It sounds like a dream come true: Swimming in a tub of liquid chocolate.
But it was a nightmare for a pair of workers at a candy factory when they fell into a partially filled vat and had to be rescued by emergency responders.
The mishap occurred in Elizabethtown, Pa., at the Mars Wrigley plant.
It's unclear how the workers tumbled into the vat. But in order to retrieve them, rescuers had to cut a hole in the bottom of the container.
The pair was taken to a local hospital to get checked out, but the tragedy of it all is the lost chocolate streaming out of the hole in the vat. All that goodness gone forever. Oh, the horror.

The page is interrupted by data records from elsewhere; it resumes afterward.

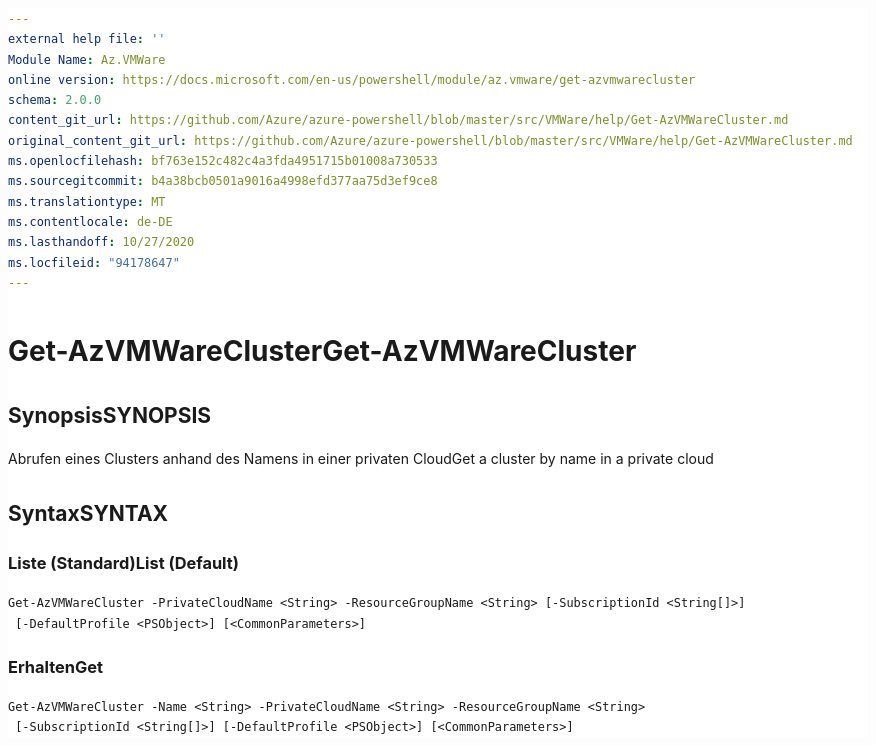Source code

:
 ```yaml
---
external help file: ''
Module Name: Az.VMWare
online version: https://docs.microsoft.com/en-us/powershell/module/az.vmware/get-azvmwarecluster
schema: 2.0.0
content_git_url: https://github.com/Azure/azure-powershell/blob/master/src/VMWare/help/Get-AzVMWareCluster.md
original_content_git_url: https://github.com/Azure/azure-powershell/blob/master/src/VMWare/help/Get-AzVMWareCluster.md
ms.openlocfilehash: bf763e152c482c4a3fda4951715b01008a730533
ms.sourcegitcommit: b4a38bcb0501a9016a4998efd377aa75d3ef9ce8
ms.translationtype: MT
ms.contentlocale: de-DE
ms.lasthandoff: 10/27/2020
ms.locfileid: "94178647"
---
```

# <span data-ttu-id="000e1-101">Get-AzVMWareCluster</span><span class="sxs-lookup"><span data-stu-id="000e1-101">Get-AzVMWareCluster</span></span>

## <span data-ttu-id="000e1-102">Synopsis</span><span class="sxs-lookup"><span data-stu-id="000e1-102">SYNOPSIS</span></span>
<span data-ttu-id="000e1-103">Abrufen eines Clusters anhand des Namens in einer privaten Cloud</span><span class="sxs-lookup"><span data-stu-id="000e1-103">Get a cluster by name in a private cloud</span></span>

## <span data-ttu-id="000e1-104">Syntax</span><span class="sxs-lookup"><span data-stu-id="000e1-104">SYNTAX</span></span>

### <span data-ttu-id="000e1-105">Liste (Standard)</span><span class="sxs-lookup"><span data-stu-id="000e1-105">List (Default)</span></span>
```
Get-AzVMWareCluster -PrivateCloudName <String> -ResourceGroupName <String> [-SubscriptionId <String[]>]
 [-DefaultProfile <PSObject>] [<CommonParameters>]
```

### <span data-ttu-id="000e1-106">Erhalten</span><span class="sxs-lookup"><span data-stu-id="000e1-106">Get</span></span>
```
Get-AzVMWareCluster -Name <String> -PrivateCloudName <String> -ResourceGroupName <String>
 [-SubscriptionId <String[]>] [-DefaultProfile <PSObject>] [<CommonParameters>]
```
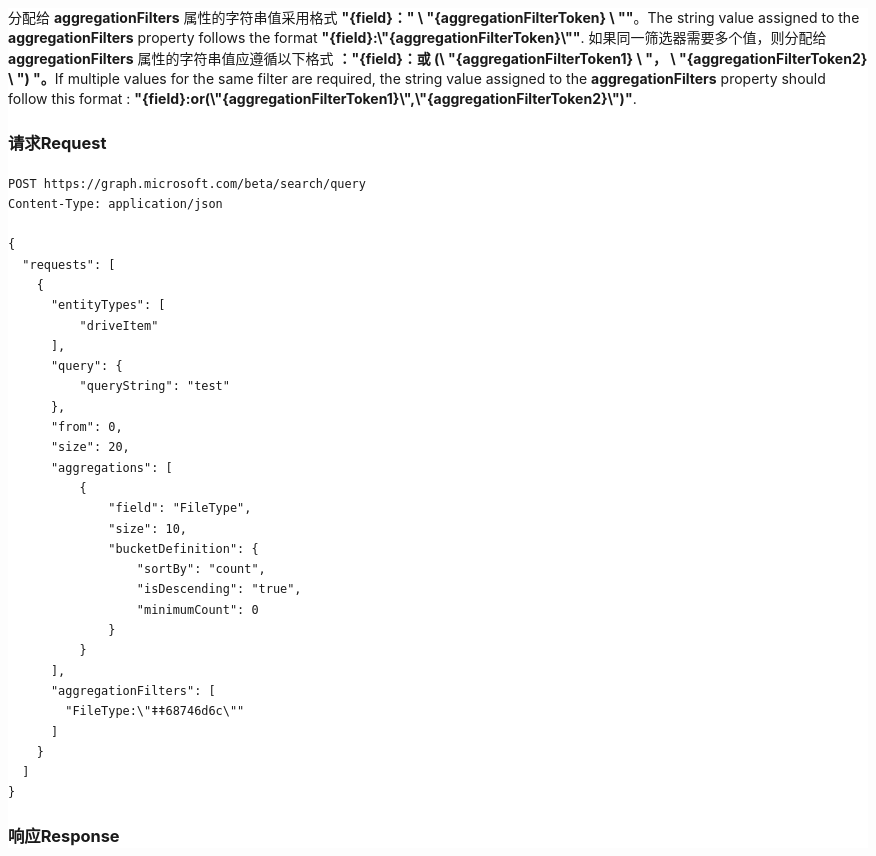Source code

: <span data-ttu-id="97268-119">分配给 **aggregationFilters** 属性的字符串值采用格式 **"{field}：" \\ "{aggregationFilterToken} \\ ""**。</span><span class="sxs-lookup"><span data-stu-id="97268-119">The string value assigned to the **aggregationFilters** property follows the format **"{field}:\\"{aggregationFilterToken}\\""**.</span></span> <span data-ttu-id="97268-120">如果同一筛选器需要多个值，则分配给 **aggregationFilters** 属性的字符串值应遵循以下格式 **："{field}：或 (\\ "{aggregationFilterToken1} \\ "， \\ "{aggregationFilterToken2} \\ ") "。**</span><span class="sxs-lookup"><span data-stu-id="97268-120">If multiple values for the same filter are required, the string value assigned to the **aggregationFilters** property should follow this format : **"{field}:or(\\"{aggregationFilterToken1}\\",\\"{aggregationFilterToken2}\\")"**.</span></span>

### <a name="request"></a><span data-ttu-id="97268-121">请求</span><span class="sxs-lookup"><span data-stu-id="97268-121">Request</span></span>

```HTTP
POST https://graph.microsoft.com/beta/search/query
Content-Type: application/json

{
  "requests": [
    {
      "entityTypes": [
          "driveItem"
      ],
      "query": {
          "queryString": "test"
      },
      "from": 0,
      "size": 20,
      "aggregations": [
          {
              "field": "FileType",
              "size": 10,
              "bucketDefinition": {
                  "sortBy": "count",
                  "isDescending": "true",
                  "minimumCount": 0
              }
          }
      ],
      "aggregationFilters": [
        "FileType:\"ǂǂ68746d6c\""
      ]
    }
  ]
}
```

### <a name="response"></a><span data-ttu-id="97268-122">响应</span><span class="sxs-lookup"><span data-stu-id="97268-122">Response</span></span>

Say Out of the Water and the Swamp...
The world's largest freshwater fish was captured in the Mekong River in Cambodia, recently and it's not one you would want to go swimming with.
It was a stingray measuring a whopping 13 feet from head to tail.
Meanwhile in Florida, a record-breaking Burmese python was captured just a few miles from my house. The enormous snake measured 18 feet in length and weighed in at 215 pounds.
It was a female that was discovered by using a male "scout" snake equipped with a radio transmitter that allowed scientists to follow it as it sought out a mate. Researchers for the Conservancy of Southwest Florida extracted more than 200 eggs from the gigantic python.
You Cockroach, You
Court was adjourned -- rapidly -- when a woman released hundreds of cockroaches during an arraignment proceeding.
The melee took place at Albany City Court in upstate New York. One of four defendants being arraigned was caught trying to film the proceeding, which attracted the judge's ire. An altercation erupted, and a 34-year-old woman in the audience opened containers releasing hundreds of cockroaches that rapidly skittered throughout the courtroom.
Why? That's a mystery. What is clear is that court was quickly adjourned. The room was fumigated. And the bug-releaser was arrested and will be returning to the same courtroom for her own arraignment. No doubt after being patted down for any hidden insects.